↓↓↓
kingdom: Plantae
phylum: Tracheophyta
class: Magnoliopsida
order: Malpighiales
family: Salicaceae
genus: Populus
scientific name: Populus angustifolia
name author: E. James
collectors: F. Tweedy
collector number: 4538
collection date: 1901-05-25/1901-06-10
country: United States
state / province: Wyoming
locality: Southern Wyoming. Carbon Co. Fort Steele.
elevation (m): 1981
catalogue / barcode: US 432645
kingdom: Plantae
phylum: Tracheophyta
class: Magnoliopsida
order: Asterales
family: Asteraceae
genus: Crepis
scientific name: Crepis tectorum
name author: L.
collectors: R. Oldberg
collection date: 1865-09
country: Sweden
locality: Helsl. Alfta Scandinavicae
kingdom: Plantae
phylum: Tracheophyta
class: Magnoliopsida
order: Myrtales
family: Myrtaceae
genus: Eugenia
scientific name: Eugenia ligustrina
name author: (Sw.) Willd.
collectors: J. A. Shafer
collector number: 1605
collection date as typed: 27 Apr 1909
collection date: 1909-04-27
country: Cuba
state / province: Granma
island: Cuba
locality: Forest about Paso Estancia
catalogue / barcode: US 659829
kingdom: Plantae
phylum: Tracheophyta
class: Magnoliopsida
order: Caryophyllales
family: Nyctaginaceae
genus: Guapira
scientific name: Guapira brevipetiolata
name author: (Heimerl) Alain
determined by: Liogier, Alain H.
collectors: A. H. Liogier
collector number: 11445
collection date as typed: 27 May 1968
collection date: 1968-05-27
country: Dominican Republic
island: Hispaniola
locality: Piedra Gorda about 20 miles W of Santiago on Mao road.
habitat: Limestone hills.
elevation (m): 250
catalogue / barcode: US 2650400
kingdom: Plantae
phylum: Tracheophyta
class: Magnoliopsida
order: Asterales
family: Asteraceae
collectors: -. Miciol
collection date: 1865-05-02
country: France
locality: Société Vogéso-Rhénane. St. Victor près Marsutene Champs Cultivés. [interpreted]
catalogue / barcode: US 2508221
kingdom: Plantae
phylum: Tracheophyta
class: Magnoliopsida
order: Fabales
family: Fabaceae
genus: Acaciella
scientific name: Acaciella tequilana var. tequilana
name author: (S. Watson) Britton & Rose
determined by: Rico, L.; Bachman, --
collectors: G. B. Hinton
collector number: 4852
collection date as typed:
↑↑↑
§ Instructions to follow
Rewrite the lines above, renaming "collectors" to "collected by" wherever it occurs and changing nothing else.

§ Exercise answer
kingdom: Plantae
phylum: Tracheophyta
class: Magnoliopsida
order: Malpighiales
family: Salicaceae
genus: Populus
scientific name: Populus angustifolia
name author: E. James
collected by: F. Tweedy
collector number: 4538
collection date: 1901-05-25/1901-06-10
country: United States
state / province: Wyoming
locality: Southern Wyoming. Carbon Co. Fort Steele.
elevation (m): 1981
catalogue / barcode: US 432645
kingdom: Plantae
phylum: Tracheophyta
class: Magnoliopsida
order: Asterales
family: Asteraceae
genus: Crepis
scientific name: Crepis tectorum
name author: L.
collected by: R. Oldberg
collection date: 1865-09
country: Sweden
locality: Helsl. Alfta Scandinavicae
kingdom: Plantae
phylum: Tracheophyta
class: Magnoliopsida
order: Myrtales
family: Myrtaceae
genus: Eugenia
scientific name: Eugenia ligustrina
name author: (Sw.) Willd.
collected by: J. A. Shafer
collector number: 1605
collection date as typed: 27 Apr 1909
collection date: 1909-04-27
country: Cuba
state / province: Granma
island: Cuba
locality: Forest about Paso Estancia
catalogue / barcode: US 659829
kingdom: Plantae
phylum: Tracheophyta
class: Magnoliopsida
order: Caryophyllales
family: Nyctaginaceae
genus: Guapira
scientific name: Guapira brevipetiolata
name author: (Heimerl) Alain
determined by: Liogier, Alain H.
collected by: A. H. Liogier
collector number: 11445
collection date as typed: 27 May 1968
collection date: 1968-05-27
country: Dominican Republic
island: Hispaniola
locality: Piedra Gorda about 20 miles W of Santiago on Mao road.
habitat: Limestone hills.
elevation (m): 250
catalogue / barcode: US 2650400
kingdom: Plantae
phylum: Tracheophyta
class: Magnoliopsida
order: Asterales
family: Asteraceae
collected by: -. Miciol
collection date: 1865-05-02
country: France
locality: Société Vogéso-Rhénane. St. Victor près Marsutene Champs Cultivés. [interpreted]
catalogue / barcode: US 2508221
kingdom: Plantae
phylum: Tracheophyta
class: Magnoliopsida
order: Fabales
family: Fabaceae
genus: Acaciella
scientific name: Acaciella tequilana var. tequilana
name author: (S. Watson) Britton & Rose
determined by: Rico, L.; Bachman, --
collected by: G. B. Hinton
collector number: 4852
collection date as typed:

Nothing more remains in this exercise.